Investigators report that the presence of XPO1 mutations in patients with early-stage chronic lymphocytic leukemia (CLL) appears to correlate with more robust B-cell receptor signaling that may result in more proliferation and a decreased time to first treatment (TTFT), according to findings from an analysis published in the British Journal of Haematology.1
Investigators only included patients with early-stage disease who were initially treated using a watch-and-wait strategy when assessing how XPO1 mutations affect clinical proliferation. The analysis included several cohorts. Cohort 1 was comprised of 276 patients with newly diagnosed Rai 0 and 1 disease; cohort 2 had a multicenter population of 286 patients with Binet A CLL; and the third multicenter cohort, which was previously described in an earlier report,2 had 395 patients with Rai 0 disease.
Investigators identified XPO1 mutations in 2.9% of patients in cohort 1, 4.2% of those in cohort 2, and 2.0% in cohort 3. The rate of TTFT was 0% at 10 years in cohort 1 among those with an XPO1 mutation vs 69.8% in those with XPO1 wild-type disease (HR, 9.8; 95% CI, 4.35-22.14; P <.001); the median follow-up was 10.4 years. The independent association between shorter TTFT and XPO1 mutations was maintained during the multivariate analysis, which accounted for unmutated IGHV genes, palpable lymph nodes, and lymph node counts that exceeded 15,000 per μL (HR, 2.79; 95% CI, 1.16-6.71; P = .022).
The 6-year TTFT rate was 25.0% among those with an XPO1 mutation in cohort 2 vs 61.3% among those with XPO1 wild-type disease at a median follow-up of 5.6 years (P = .025; HR, 2.24; 95% CI, 1.09-4.61; P = .029).

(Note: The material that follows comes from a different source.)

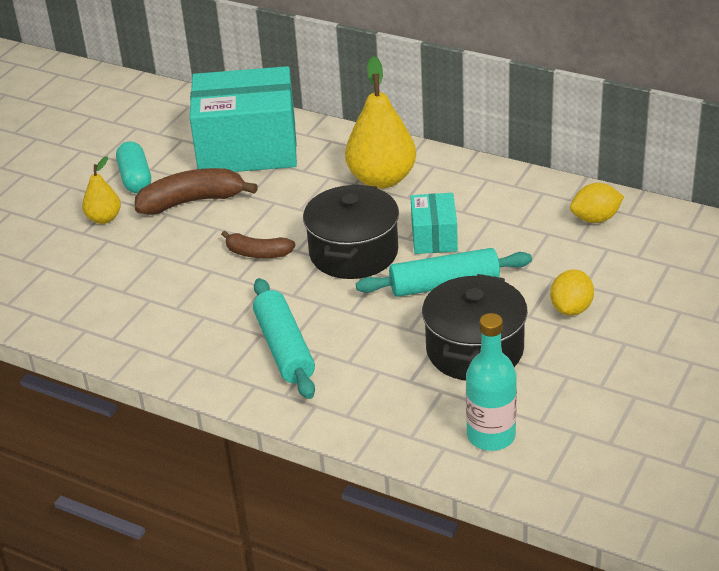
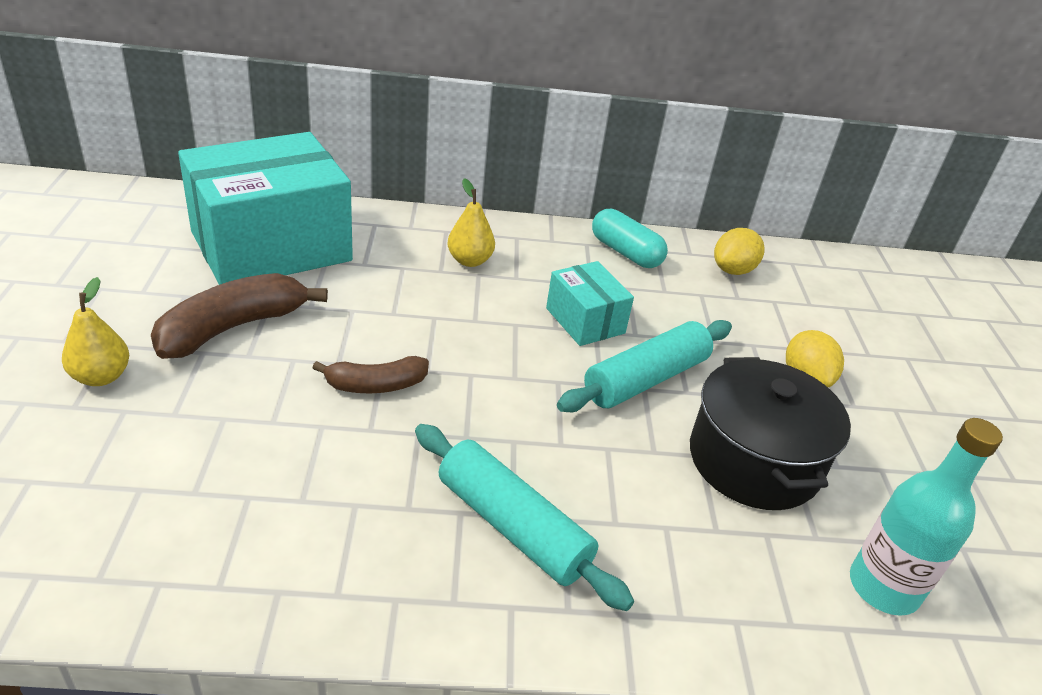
camera: 35 degrees left, 0 degrees up
turquoise capsule [116,141,151,193] -> turquoise capsule moved to [592,209,668,268]
black pot [303,184,399,279] -> none
yellow pear [345,56,416,189] -> yellow pear [447,178,495,267], size x0.53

Moreover, at a median follow-up of 6.7 years, the 7-year TTFT rate in those with XPO1 mutations in cohort 3 was 0% vs 73.4% in those with XPO1 wild-type disease.
Among those with XPO1-mutant disease, investigators reported that 236 genes were upregulated and 296 were downregulated. There were a few select transcriptomic features that were associated with B-cell receptor and cytokine signaling in this population. In pathways with upregulated genes, these features included early response to B-cell receptor activation, TGFβ and EGF-EGFR signaling, FOSB expression, and MAPK regulation via DUSP.
In the overall cohort (n = 957), those with XPO1 E571 (n = 25) or XPO1 D624 mutations (n = 3) demonstrated “superimposable outcomes in terms of TTFT,” investigators wrote (P = .594).
To conduct the analysis, investigators tested patients with monoclonal B-cell lymphocytosis (MBL; n = 95), early-stage CLL (n = 957), CLL that relapsed following chemoimmunotherapy or pathway inhibitors (n = 81), and CLL with Richter syndrome (n = 55). Patients were re-analyzed both at the time of requirement (n = 61) and at Richter transformation (n = 29) to assess XPO1 mutations’ potential clonal evolution. Moreover, investigators examined the XPO1 gene via next-generation sequencing with a target resequencing gene panel in cohorts 1 and 3, as well as with Sanger sequencing in cohort 2.
Investigators reported XPO1 mutations in 3 patients with MBL, 28 with early-stage CLL, 4 with relapsed CLL, and 7 with CLL that transformed to diffuse large B-cell lymphoma. Compared with those who had MBL, XPO1 mutations occurred more often, respectively, in those with Richter transformation (12.7% vs 3.1%; P = .03) and early-stage CLL (12.7% vs 2.9%; P = .002).